Plaintiffs allege that Moll and her husband were Matisse’s art students in Paris when Moll sat for and purchased the painting with her husband in 1908. Fearing the painting would be lost or destroyed during the allied occupation of Germany, Moll allegedly entrusted an art student of her husband’s to deliver the painting to an art dealer in Switzerland who would hold it for safekeeping until Moll could secure its safe return. The student, however, allegedly took the painting to Switzerland, sold it and kept the proceeds.
In 1949 the painting was acquired and brought to the United States by the now-defunct Knoedler Gallery, and eventually, some thirty years later, it was sold to the National Gallery. The heirs now seek, among other things, an order declaring them the owners of the painting and the return of the painting or proper compensation of not less than thirty million dollars.
The Moll heirs were prevented from bringing suit in Great Britain as a result of Museum and Galleries Act of 1992, prohibiting the disposal of objects that are the property of the National Gallery.

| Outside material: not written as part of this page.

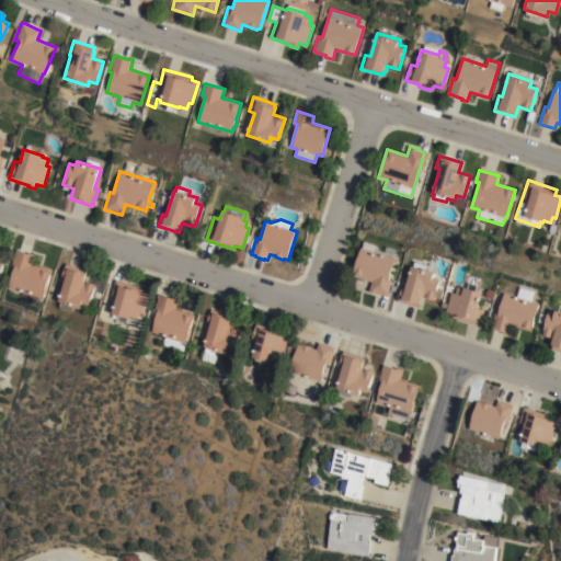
[(363,248),(365,241),(378,244),(378,245),(385,247),(388,247),(399,250),(385,296),(376,294),(369,292),(371,282),(353,276),(362,248),(363,248)]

Instead, they are seeking relief in federal court in New York, claiming that ties to New York exist where the painting was in New York in Knoedler’s possession; it has been loaned to New York by the National Gallery for exhibition purposes; and its image has been sold in exhibition catalogues, books and posters in New York through a subsidiary of the National Gallery.

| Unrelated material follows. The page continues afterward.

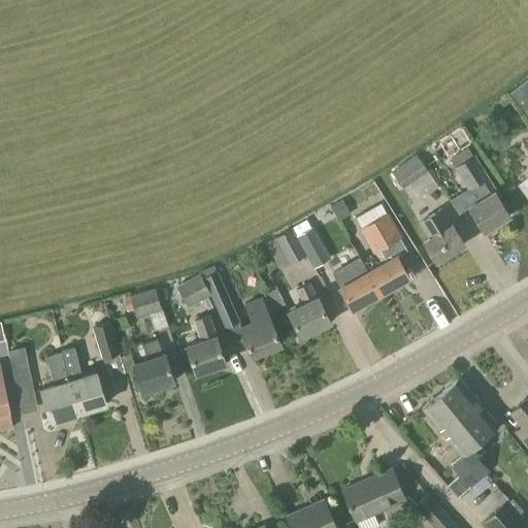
[(527,121),(527,78),(507,94),(521,110),(527,121)]
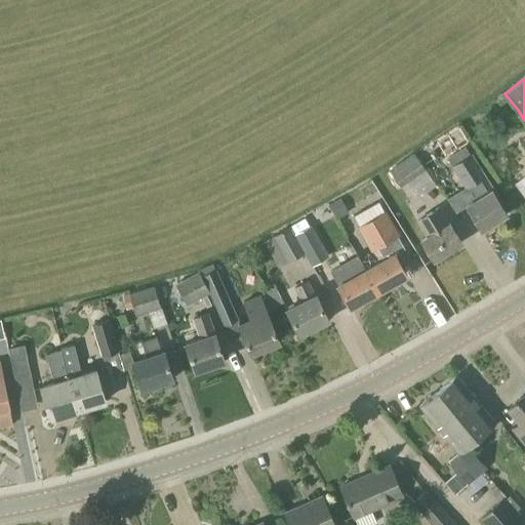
[(413,153),(389,170),(400,188),(425,169),(413,153)]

Plaintiffs contend that the National Gallery, an agency of Great Britain, is not immune to suit because it did not do proper pre-sale “due diligence,” adding it to a long list, as discussed here, of buyers left vulnerable to suit after purchasing works in the face of red flags. Here, plaintiffs claim that the National Gallery ignored the “red flag that the painting had been transferred immediately after WWII and did not inquire with the Moll family as to how Greta Moll lost possession of the painting.”
The suit also once more draws attention to the infamous Knoedler Gallery, who acquired the painting in Europe after the war, leading to its eventual sale to the National Gallery. This is not the first time the Knoedler Gallery has been involved in a lawsuit regarding the alleged possession and sale of art that was looted during World War II. In 1998, the Knoedler Gallery was a third-party defendant in Rosenberg v. Seattle Art Museum, Case No. 98-cv-01073, Western District of Washington, where the heirs of an art dealer sued the Seattle Museum of Art for the return of a Matisse painting Odalisque, that was confiscated by Nazis in 1941. The Museum had received the painting as a donation from a family who had purchased it from the Knoedler Gallery in the 1950s. The case was eventually settled and the work was returned to Plaintiffs.
This case serves as yet another reminder to those who buy and sell art that diligence is paramount—no matter how trusted the seller, and no matter how savvy the buyer.